Sosyalist devleti ve onun demokrasisinin ezen sınıflar üzerindeki zorunu reddeden burjuva reformist yaklaşımlar, sınıflı toplumun maddi koşullarına dokunmadan, sınıfsızlığın olduğu bir özgürlük alanının yaşanabileceğini umuyorlar. Biz bunun tarihsel bağlamda olanaklı olmadığını Latin Amerika ve Yunanistan süreçlerinde deneyimledik. Günümüzdeki Kürt ulusal hareketinin baş ucu kitabı olan “Demokratik Uygarlık Manifestosu”nda, toplumun esas olarak düşünce/zihniyet yoluyla oluştuğu söyleniyor. “Kavramlar nötrdür ve zihnin yüklediği anlamlılıklar üzerinden değere kavuşur.” diyerek, toplumsal ilişkileri ve rolleri belirleyen sebebin, insanların yaşam etkinliğinden ortaya çıkan farklılık ve çelişkilerden kaynaklandığını reddediyor. Bu tutum bizleri, merkezi siyasal ve ekonomik iktidar araçlarından uzak durarak, sadece düşünce yoluyla toplumsal yapıda özgür bir yaşam alanı kurulabileceği fikrine kadar götürür.
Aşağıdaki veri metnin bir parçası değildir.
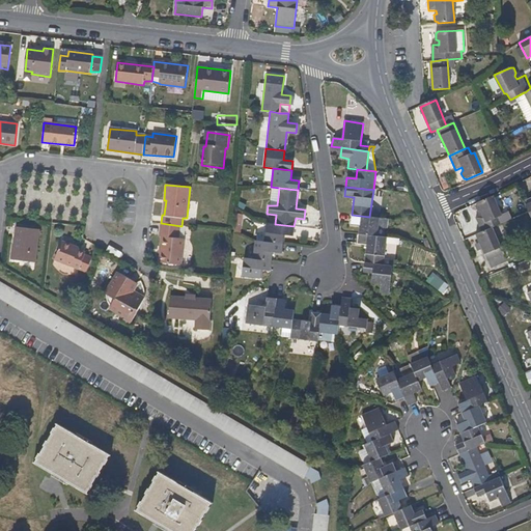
[(502,215),(493,195),(490,197),(479,201),(477,204),(479,210),(482,210),(484,214),(476,217),(482,232),(493,228),(502,224),(499,217),(502,215)]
Ayrıyeten kavramların başlangıçta nötr olduğu doğru değildir. Ve bizler gerçekte özgürce seçtiğimiz düşüncelerimiz yoluyla kavramlara anlamsal son biçimlerini vermeyiz. Çünkü düşünce ve onları anlamlandıran çeşitli kavramların oluştuğu asıl yer, toplumsal alandaki sınıflar arası ekonomik ilişkidir. Tabii ki düşünceyi etkileyen din, kültür ve siyaset gibi başka üst yapı etmenleride vardır. Hatta bilinç altı, iç güdü ve duygular bile hesaba koyulabilinir.
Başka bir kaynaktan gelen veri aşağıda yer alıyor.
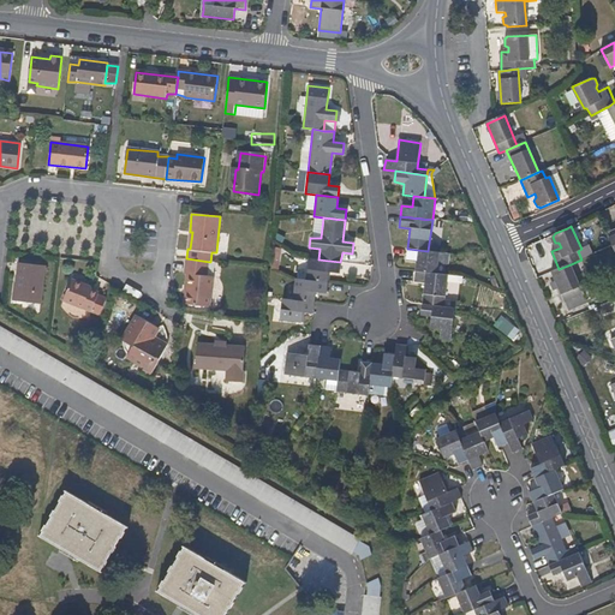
[(436,274),(439,252),(428,251),(407,249),(406,260),(416,261),(415,272),(436,274)]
Tarihsel Materyalizm bizlere, sınıflı toplum tarihi boyunca, ekonomik alt yapıdan yalıtılmış, nötr bir düşünce alanının olanaksızlığını bildirir. Buna ilkel animistik düşünce dönemi de dahildir. İlk ortaya çıkan totem kültünün kökeninde bile ekonomik etkinliklerin izlerine rastlanmaktadır. Türsel varlığın devamı için faydalı olan bitki ve hayvan çeşitlerinin kutsanıp tabulaştırılması gerçeği, hayvandan insana geçişte bilinci belirleyen temel öğenin, insanın öz yaşam etkinliği olduğunu bizlere bildiriyor. Bütün bu tarihsel materyalist bulgular, burjuva bir uzlaşma yoluyla toplumun demokratik dönüşümünün gerçekleşemeyeceğini bizlere bildirmektedir.
Burjuva barışçıl ve uzlaşmacı bir toplum yanılsamasından doğan politik stratejilerin, ezilen ulus ve sınıf hareketleri açısından bir zaman kaybı olduğunu burada belirtmek gerekiyor. Ütopik hedeflerin peşinden koşmak, asla ulaşamayacağınız hayaletlerin peşinden koşmaktır. Her şeyden önce insan toplumsal kavramlara, kendisinin özgürce seçtiği bir düşünce yoluyla içerik kazandırmaz. Aksine bunu kendisi için yabancı olan egemenlerin bilinciyle yapar. Bu böyle olmasaydı politik sınıf partilerine ve zorlu mücadelelere gerek kalmazdı. Yaşamımızı nasıl oluşturacağımızın kodları zihinlerimiz tarafından değil, hayatta kalmak için içine girdiğimiz ekonomik etkinlik sırasında, her bir insanla kurduğumuz ilişki biçimi sonucu ortaya çıkmaktadır.
Bu anlamda demokratik uygarlık manifestosundaki egemen düşünce modeli, yeni bir yaşamın oluşturulmasının kodlarını, ekonomi politiğin konusu olan alanların dönüştürülmesinde değil, aksine düşüncede aramaktadır. Oysa doğru bir düşünce gerçekliği pratik yoluyla değiştirerek onu edinmeyi esas alır. Nesnelliği sadece düşüncede yorumlayarak nesnelliğin bilgisini edinmek mümkün değildir. Bu durum nesnel gerçekliği, yerin altından çağrılan hayaletlerle yeniden biçimlendirmek anlamına geliyor. Oysa gerçekliğin bilgisi tamda Marksizmin ön gördüğü gibi; kendi nesnesinin içinden bir praksis yardımıyla değiştirilmesi yoluyla elde edilir.